The alternative, as Mark also said, means that those pieces of code should know more context that they currently don’t need or have, most places that parse transactions are at best SPV and can’t do something like “MTP”.

Both scenarios make the amount of work needed to introduce a new tx format a lot harder and a lot more fragile in the months between release of such software and actual BCH upgrade. The solution to do the version number requirement first means that such software deployments completely eliminate this complexity as they can be certain that a tx of version NEW is going to be in the new format.

A self-contained transaction that without context can be judged to be well-formed is a pretty useful thing for software developers.

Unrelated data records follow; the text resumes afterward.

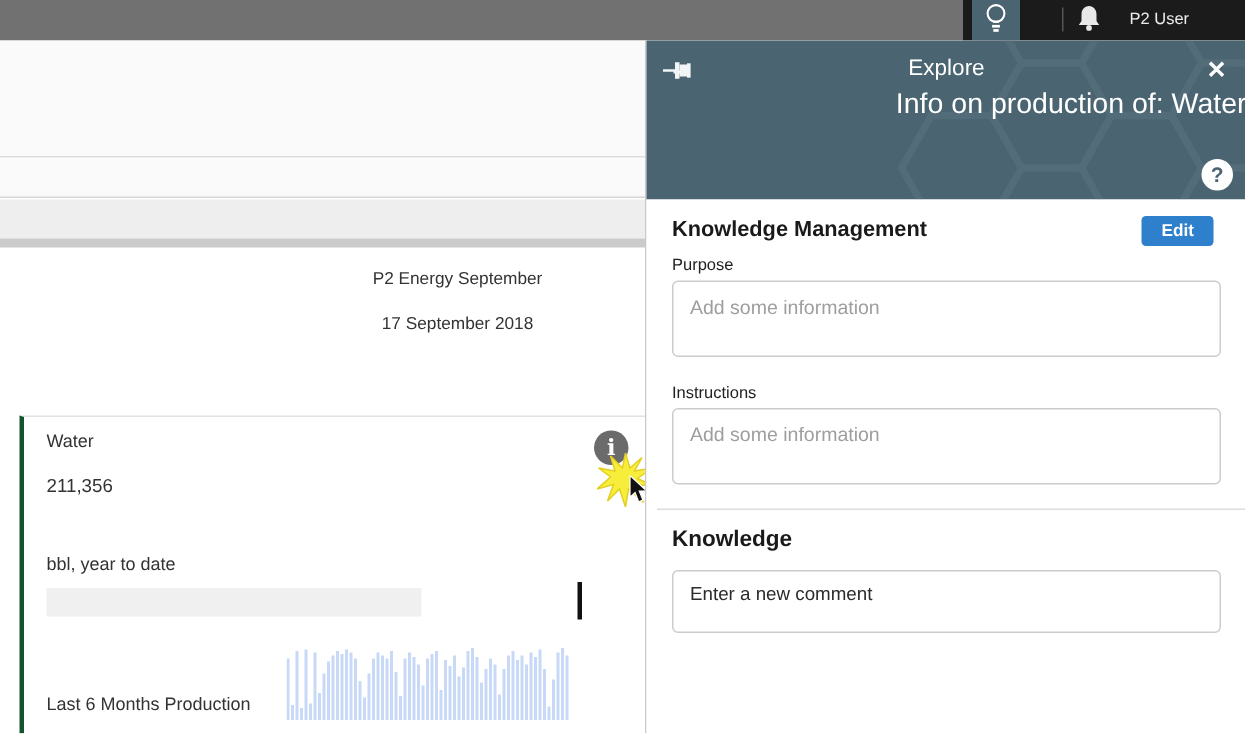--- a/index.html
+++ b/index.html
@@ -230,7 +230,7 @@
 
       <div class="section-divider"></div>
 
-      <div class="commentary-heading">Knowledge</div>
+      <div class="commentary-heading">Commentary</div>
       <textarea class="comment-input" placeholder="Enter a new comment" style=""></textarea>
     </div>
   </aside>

If the people in charge would be suggesting now that in 2023 an incompatible transaction format is going to be activated and no version safety exists until that same day, then I fear a lot of libraries will not get written or released as the foundation is too unstable to build on. Its just too hard to do so correctly.

bitcoincashautist · December 16, 2021, 12:50pm

I agree, it’s unfortunate that TX version lock didn’t make it, as it would make it possible to later use not-yet-seen version numbers to signal some consensus rule.

I have drafted the bulletin mentioned above, it’s already been reviewed and approved by freetrader and matricz:

Once merged, it can be a starting point for any public duscussions regarding the TX FORMAT.

tom · December 16, 2021, 2:05pm

Maybe you can include the observations there, that the risk can be lowered massively by staggering the tx-format versioning upgrade and the actual tx-format change upgrade.

bitcoincashautist · December 19, 2021, 10:29am

Added a subsection:

Versioning The FORMAT As a Feature

There would be value in paying off the technical debt by versioning the FORMAT, so any future upgrades that would prefer to change it would not have to take the whole burden of changing the format.

Old software doesn’t expect the version field to have anything to do with the format of the TX it’s being fed.
First step would be locking the version field using consensus, so it could later be used to signal any future consensus rules that would come after the version lock.
Just the version lock wouldn’t break old software so only new, version-aware, software would benefit from that.

It would still help with general preparedness for a future, breaking, change.
From then onward, we could use part of the version field as an upgrade counter and match it 1-to-1 with applicable consensus specification.
As a consequence:

Any version value seen before the version lock would relate many-to-many with “prehistorical” consensus specifications, therefore be indeterminate.
However, it would narrow it down to pre-lock era.
Post-lock, the counter part of the version field would be 1-to-1 with newer consensus specifications.
We’d have other bits free to allow us to have multiple kinds of TXes exist part of the same consensus specification, which would make the whole version field relate many-to-1 with consensus specifications.

Alongside the counter, we could use a flag to signal whether an upgrade is breaking or non-breaking, e.g. when we increment the counter for a new HF, if it’s non-breaking then we don’t toggle the flag, and if it is, then we toggle the flag.
Old version-aware software would know the old state of the flag so could know whether it can safely process counter+1 TXes even if it knows it can’t fully understand them.

In that scenario, upgraded software could know what rules apply to the TX even without knowing the block height, but it still needs to be upgraded so that it could match the version with applicable consensus rules.

As the consensus upgrade counter part of the version field would be the most important and long-lived feature, the 4-byte* uint should be split into 16 bits for the counter, 1 bit for the breaking flag, and 8 bits for the type of transaction.
The remainder* would be reserved for future use.

(*) Because the version field was never locked, and if we want to enable context-free transaction parsing, we’d have to use only the not-seen-prior-to-lock numbers to encode the newVersion so the new version would have a range smaller than 4 bytes.